Pas du tout. Vingt à trente minutes de marche en environnement naturel suffisent pour abaisser le niveau de cortisol, l’hormone du stress. L’important, c’est la régularité : une courte marche trois fois par semaine apporte plus qu’une longue randonnée mensuelle isolée.
Peut-on se ressourcer en marchant en ville ou faut-il absolument la forêt ?
La forêt a un effet particulièrement apaisant, mais un parc urbain ou une rue bordée d’arbres procurent déjà des bienfaits mesurables. Trouve un coin de nature accessible près de chez toi, même modeste. L’important, c’est la présence du vivant : arbres, oiseaux, ciel ouvert.
Je n’arrive pas à lâcher prise en marchant, je rumine encore plus. Est-ce normal ?
C’est très fréquent. Le cerveau, libéré des distractions, déverse tout ce qu’il retenait. Ne lutte pas contre ces pensées : accueille-les, laisse-les passer comme des nuages, et concentre-toi sur tes sens — le bruit des feuilles, l’odeur de la terre. Au bout d’un quart d’heure, le flot se calme.
Marcher en nature, est-ce suffisant comme activité physique ?
Pour une remise en forme douce et la santé mentale, oui.
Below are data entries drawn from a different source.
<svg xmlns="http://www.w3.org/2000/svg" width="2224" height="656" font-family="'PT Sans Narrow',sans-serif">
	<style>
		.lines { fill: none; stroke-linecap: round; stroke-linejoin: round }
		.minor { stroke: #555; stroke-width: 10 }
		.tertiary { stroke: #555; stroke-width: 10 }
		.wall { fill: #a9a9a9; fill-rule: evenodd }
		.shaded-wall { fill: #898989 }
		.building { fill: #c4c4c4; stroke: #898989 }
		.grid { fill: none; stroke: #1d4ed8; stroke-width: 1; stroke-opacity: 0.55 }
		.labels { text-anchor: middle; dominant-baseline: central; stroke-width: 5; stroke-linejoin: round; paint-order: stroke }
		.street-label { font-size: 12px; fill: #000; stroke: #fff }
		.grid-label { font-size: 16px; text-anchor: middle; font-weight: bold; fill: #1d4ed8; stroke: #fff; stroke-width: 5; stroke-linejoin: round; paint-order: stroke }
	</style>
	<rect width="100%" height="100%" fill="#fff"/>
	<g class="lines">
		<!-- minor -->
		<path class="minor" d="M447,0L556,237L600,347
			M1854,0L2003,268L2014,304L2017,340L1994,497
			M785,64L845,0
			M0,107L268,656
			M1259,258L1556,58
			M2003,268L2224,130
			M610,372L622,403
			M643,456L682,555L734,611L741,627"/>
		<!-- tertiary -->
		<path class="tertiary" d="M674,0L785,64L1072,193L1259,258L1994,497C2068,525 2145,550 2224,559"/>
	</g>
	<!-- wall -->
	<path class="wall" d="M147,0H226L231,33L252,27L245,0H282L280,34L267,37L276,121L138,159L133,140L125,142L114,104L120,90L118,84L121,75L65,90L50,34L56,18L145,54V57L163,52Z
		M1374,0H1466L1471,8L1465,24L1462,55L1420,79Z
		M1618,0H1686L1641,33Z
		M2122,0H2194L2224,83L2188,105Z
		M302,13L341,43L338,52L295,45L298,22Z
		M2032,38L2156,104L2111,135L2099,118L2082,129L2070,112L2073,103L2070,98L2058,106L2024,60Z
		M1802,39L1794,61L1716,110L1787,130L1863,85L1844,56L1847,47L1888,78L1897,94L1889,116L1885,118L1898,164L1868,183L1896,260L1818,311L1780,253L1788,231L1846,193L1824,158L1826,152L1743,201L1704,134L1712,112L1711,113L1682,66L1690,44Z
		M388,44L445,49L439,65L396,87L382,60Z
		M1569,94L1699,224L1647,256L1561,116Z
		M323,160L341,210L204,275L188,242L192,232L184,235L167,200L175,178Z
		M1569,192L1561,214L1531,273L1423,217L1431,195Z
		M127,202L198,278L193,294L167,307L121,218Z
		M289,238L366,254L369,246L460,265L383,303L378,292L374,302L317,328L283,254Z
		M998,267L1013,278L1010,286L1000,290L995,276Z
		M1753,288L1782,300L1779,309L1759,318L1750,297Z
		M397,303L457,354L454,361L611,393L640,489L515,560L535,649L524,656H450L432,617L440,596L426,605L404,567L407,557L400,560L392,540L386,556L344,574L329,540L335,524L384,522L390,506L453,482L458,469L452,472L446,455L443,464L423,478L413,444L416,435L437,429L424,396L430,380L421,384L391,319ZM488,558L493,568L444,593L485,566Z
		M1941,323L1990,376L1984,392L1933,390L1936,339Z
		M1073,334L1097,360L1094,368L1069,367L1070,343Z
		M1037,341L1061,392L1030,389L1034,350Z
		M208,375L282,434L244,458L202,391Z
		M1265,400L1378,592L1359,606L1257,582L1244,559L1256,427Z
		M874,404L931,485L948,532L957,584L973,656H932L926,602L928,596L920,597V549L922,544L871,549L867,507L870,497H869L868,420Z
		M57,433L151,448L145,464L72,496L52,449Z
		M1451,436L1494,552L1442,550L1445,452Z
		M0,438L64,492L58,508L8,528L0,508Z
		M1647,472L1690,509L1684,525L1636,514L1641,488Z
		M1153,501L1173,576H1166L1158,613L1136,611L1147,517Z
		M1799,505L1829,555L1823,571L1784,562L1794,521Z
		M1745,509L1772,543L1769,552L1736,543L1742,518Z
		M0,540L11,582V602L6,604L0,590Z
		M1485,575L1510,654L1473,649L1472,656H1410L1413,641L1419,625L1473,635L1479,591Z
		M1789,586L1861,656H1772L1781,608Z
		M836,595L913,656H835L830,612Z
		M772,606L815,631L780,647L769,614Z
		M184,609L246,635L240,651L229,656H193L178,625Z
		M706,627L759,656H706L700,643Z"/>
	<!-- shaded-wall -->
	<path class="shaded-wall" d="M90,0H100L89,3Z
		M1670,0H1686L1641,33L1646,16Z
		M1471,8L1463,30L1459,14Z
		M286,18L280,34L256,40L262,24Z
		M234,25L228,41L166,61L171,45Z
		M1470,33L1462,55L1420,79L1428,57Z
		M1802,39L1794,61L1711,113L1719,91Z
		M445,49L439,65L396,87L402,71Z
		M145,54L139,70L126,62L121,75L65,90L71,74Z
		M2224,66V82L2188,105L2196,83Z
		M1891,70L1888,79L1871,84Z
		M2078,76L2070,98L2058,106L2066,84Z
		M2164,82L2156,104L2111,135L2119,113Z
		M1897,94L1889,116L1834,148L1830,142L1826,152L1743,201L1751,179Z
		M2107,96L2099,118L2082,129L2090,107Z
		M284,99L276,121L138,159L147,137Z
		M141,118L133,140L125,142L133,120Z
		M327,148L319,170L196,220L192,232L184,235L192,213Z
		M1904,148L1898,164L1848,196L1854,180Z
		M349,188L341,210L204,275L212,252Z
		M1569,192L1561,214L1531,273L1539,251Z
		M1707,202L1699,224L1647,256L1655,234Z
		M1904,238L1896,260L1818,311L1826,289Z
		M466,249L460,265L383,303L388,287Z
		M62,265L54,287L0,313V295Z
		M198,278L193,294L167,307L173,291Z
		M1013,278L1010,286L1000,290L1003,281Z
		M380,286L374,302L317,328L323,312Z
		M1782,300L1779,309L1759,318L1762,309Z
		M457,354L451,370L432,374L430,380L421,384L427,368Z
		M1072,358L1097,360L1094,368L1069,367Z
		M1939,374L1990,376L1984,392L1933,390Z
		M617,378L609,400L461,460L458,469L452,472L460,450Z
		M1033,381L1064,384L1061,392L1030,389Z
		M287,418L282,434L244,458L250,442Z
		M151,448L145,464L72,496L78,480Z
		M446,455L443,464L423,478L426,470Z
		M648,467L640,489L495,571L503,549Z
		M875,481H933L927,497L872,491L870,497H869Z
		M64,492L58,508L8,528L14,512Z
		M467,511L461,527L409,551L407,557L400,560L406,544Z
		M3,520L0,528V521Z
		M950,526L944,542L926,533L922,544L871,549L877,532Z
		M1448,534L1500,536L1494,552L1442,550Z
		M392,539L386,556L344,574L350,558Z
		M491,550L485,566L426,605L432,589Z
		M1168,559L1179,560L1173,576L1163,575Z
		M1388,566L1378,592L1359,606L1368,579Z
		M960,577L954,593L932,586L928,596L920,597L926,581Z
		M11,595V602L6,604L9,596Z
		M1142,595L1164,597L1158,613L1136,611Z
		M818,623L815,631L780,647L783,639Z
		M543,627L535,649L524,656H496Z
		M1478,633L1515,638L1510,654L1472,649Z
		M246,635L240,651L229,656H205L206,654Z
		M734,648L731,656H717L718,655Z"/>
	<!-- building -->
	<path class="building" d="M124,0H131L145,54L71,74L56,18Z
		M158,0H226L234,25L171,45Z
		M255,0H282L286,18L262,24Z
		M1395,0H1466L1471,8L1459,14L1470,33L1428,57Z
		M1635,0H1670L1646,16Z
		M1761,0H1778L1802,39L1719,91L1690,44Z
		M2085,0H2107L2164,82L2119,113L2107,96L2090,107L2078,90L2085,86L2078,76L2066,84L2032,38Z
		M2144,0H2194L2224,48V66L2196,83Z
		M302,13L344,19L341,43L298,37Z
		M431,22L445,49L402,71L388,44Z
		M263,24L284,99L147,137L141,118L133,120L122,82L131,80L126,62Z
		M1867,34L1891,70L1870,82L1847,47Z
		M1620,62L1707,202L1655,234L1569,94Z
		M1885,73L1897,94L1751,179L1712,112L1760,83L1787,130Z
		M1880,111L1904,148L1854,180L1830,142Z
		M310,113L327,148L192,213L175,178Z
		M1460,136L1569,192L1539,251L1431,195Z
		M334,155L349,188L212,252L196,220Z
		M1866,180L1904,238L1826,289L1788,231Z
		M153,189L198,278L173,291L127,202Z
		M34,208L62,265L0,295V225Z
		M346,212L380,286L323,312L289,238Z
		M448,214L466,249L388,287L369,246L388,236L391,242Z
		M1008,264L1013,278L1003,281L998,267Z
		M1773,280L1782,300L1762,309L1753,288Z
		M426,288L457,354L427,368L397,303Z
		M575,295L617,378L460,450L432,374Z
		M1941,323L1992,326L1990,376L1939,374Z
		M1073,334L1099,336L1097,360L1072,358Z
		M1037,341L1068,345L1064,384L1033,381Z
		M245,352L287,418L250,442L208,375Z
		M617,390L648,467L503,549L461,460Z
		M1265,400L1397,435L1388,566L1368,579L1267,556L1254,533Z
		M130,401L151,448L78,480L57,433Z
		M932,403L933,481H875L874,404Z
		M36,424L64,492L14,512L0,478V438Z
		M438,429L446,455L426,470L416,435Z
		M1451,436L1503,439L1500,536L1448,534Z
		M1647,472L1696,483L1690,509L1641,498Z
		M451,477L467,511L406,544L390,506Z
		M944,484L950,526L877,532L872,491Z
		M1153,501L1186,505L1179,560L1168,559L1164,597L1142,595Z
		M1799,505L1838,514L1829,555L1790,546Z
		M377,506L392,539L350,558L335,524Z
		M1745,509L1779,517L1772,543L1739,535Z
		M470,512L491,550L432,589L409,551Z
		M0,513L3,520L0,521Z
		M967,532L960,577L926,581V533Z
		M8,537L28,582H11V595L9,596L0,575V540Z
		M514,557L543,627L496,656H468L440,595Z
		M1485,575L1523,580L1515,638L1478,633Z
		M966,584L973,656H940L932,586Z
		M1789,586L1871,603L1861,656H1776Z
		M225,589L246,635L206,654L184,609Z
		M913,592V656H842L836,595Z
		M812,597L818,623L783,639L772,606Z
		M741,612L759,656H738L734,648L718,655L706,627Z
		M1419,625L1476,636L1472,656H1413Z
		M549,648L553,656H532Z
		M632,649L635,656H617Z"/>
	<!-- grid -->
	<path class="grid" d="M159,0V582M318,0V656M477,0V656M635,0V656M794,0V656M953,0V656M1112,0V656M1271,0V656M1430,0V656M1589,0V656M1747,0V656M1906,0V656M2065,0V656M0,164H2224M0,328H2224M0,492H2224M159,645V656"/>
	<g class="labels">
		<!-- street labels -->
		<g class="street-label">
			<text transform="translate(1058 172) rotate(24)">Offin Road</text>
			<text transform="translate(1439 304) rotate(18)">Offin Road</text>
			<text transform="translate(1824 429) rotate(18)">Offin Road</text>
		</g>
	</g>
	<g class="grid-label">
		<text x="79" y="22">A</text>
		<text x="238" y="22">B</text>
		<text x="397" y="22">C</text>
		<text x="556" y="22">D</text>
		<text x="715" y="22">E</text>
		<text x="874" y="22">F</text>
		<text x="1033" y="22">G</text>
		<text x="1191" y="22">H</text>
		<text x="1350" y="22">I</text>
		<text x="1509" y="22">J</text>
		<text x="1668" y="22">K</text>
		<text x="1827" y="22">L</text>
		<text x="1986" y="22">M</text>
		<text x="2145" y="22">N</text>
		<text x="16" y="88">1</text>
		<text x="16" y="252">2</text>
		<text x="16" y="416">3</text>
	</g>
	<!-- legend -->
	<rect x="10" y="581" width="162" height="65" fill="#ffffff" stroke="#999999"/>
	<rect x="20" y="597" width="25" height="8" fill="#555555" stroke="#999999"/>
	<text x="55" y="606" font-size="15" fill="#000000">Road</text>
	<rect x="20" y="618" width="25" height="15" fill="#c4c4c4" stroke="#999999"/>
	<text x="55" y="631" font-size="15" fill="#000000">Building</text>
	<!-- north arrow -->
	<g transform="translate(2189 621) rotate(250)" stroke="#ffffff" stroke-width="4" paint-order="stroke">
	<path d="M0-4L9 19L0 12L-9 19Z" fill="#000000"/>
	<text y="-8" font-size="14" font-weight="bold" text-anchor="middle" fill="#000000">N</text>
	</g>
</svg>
L’Agence nationale de sécurité sanitaire recommande trente minutes d’activité modérée par jour, et la marche en nature y répond parfaitement. Si tu veux plus de renforcement musculaire, complète avec une autre activité une à deux fois par semaine. La marche reste le socle le plus accessible et durable.
Commence par une seule chose cette semaine : enfile tes baskets, pousse la porte et marche dix minutes sans objectif. Juste pour voir ce que ça fait. C’est tout.